A specialized library developed by Intel and often packaged alongside IPP, designed specifically for parallelizing cryptographic operations across multiple independent data buffers simultaneously. It optimizes performance in multi-threaded or asynchronous environments by batching multiple independent cryptographic operations and processing them concurrently. Particularly useful for ciphers like AES-GCM, where latency can be hidden by parallelism.

It’s important to understand that they are designed explicitly for parallel workloads. This solution achieves significantly better throughput by processing multiple buffers concurrently, even within a single thread.

Ideal for high-throughput networking (server side) scenarios, VPNs, and SSL/TLS termination points, with multiple client connections.

Relationship between IPP and Multi-buffer Crypto

IPP provides baseline cryptographic primitives optimized for single-buffer, high-performance CPU execution. Multi-buffer Crypto takes IPP primitives a step further, optimizing for parallel operations on multiple independent data streams.

Multi-buffer Crypto delivers much higher throughput in scenarios where latency can be tolerated and multiple independent tasks can run in parallel.

Reuse within a cryptographic software stack

When integrating QAT (or any accelerator) into a cryptographic software stack, three patterns are common:

Integration into the core crypto stack
Separate companion component alongside the core stack
Plugin-based integration for open-source ecosystems

Integration into the core crypto stack

This approach embeds HW‑accelerated implementations directly into the core library, exposing a unified API over both software and HW assisted paths. While convenient at the interface level, it significantly increases design complexity and long‑term maintenance burden. A cleaner separation is to keep the core limited to portable software (including CPU ISA extensions), and avoid coupling to device‑specific accelerators.

The same conclusion applies to accelerator SDKs targeting other devices (e.g., GPUs): keeping them out of the core library preserves clarity and portability.

Separate companion component

This mirrors a split design: a pure‑software core and a distinct HW‑assisted component, each with its own repository, release cadence, and maintenance workflow.
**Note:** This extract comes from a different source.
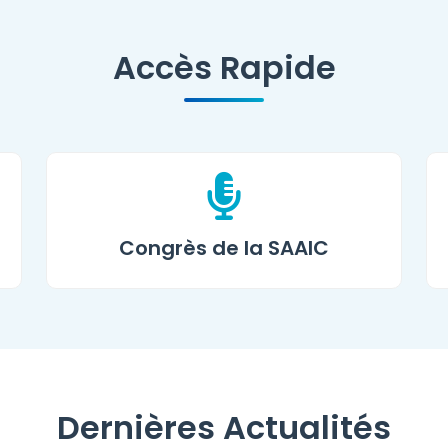
Accès Rapide
Congrès de la SAAIC
Dernières Actualités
The separation is practical because accelerator support targets a narrower footprint, while the core aims for broad platform coverage. A companion component can provide a user‑space dispatch layer that selects between accelerator backends and CPU‑optimized code, and can be extended to support additional devices over time.
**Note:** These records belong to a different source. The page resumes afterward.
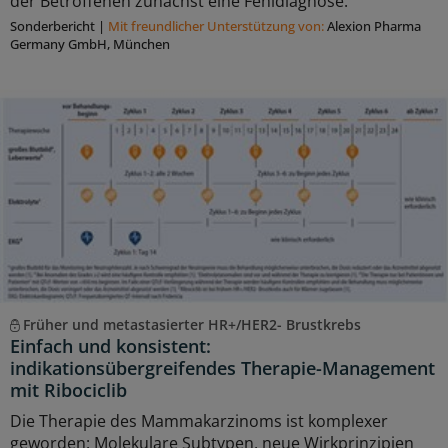
der Betroffenen zunächst eine Fehldiagnose.
Sonderbericht
|
Mit freundlicher Unterstützung von:
Alexion Pharma
Germany GmbH, München
Früher und metastasierter HR+/HER2- Brustkrebs
Einfach und konsistent:
indikationsübergreifendes Therapie-Management
mit Ribociclib
Die Therapie des Mammakarzinoms ist komplexer
geworden: Molekulare Subtypen, neue Wirkprinzipien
Plugin-based integration for open-source ecosystems

Here, accelerator support is delivered as plugins for widely used open‑source cryptographic libraries and frameworks. We recommend building and maintaining such plugins following the separate‑component strategy above: plugins integrate with an existing cryptographic implementation rather than re‑implementing primitives. These plugins must handle low‑latency, incremental input processing and asynchronous completion.

This approach delivers immediate value by integrating with real applications—for example, web servers for TLS offload or VPN stacks for key establishment—without requiring application rewrites.

In practice, I favor a portable software core plus a separate accelerator companion and plugin-style integrations for ecosystems like OpenSSL, rather than baking accelerator logic into the core library.

Conclusions

The quantitative study presented in this post was conducted using QAT hardware connected via PCIe. While the host machine used is relatively powerful, the PCIe communication introduces latency during data transfers.

Intel’s 4th Generation Xeon Scalable processors, released in 2023, represent a significant architectural advancement. These processors feature integrated QAT acceleration engines and support for the CXL 1.1 (Compute Express Link) standard. QAT performance on these CPUs may differ significantly from our current results. Preliminary analysis suggests that CXL offers a more efficient communication model between CPUs and cryptographic accelerators, making it a better fit for such workloads. Even with CXL, unless latency drops substantially, the underlying pattern is likely unchanged: QAT is effective for bulk workloads but not for the many small, sequential hash invocations typical in PQ signature schemes.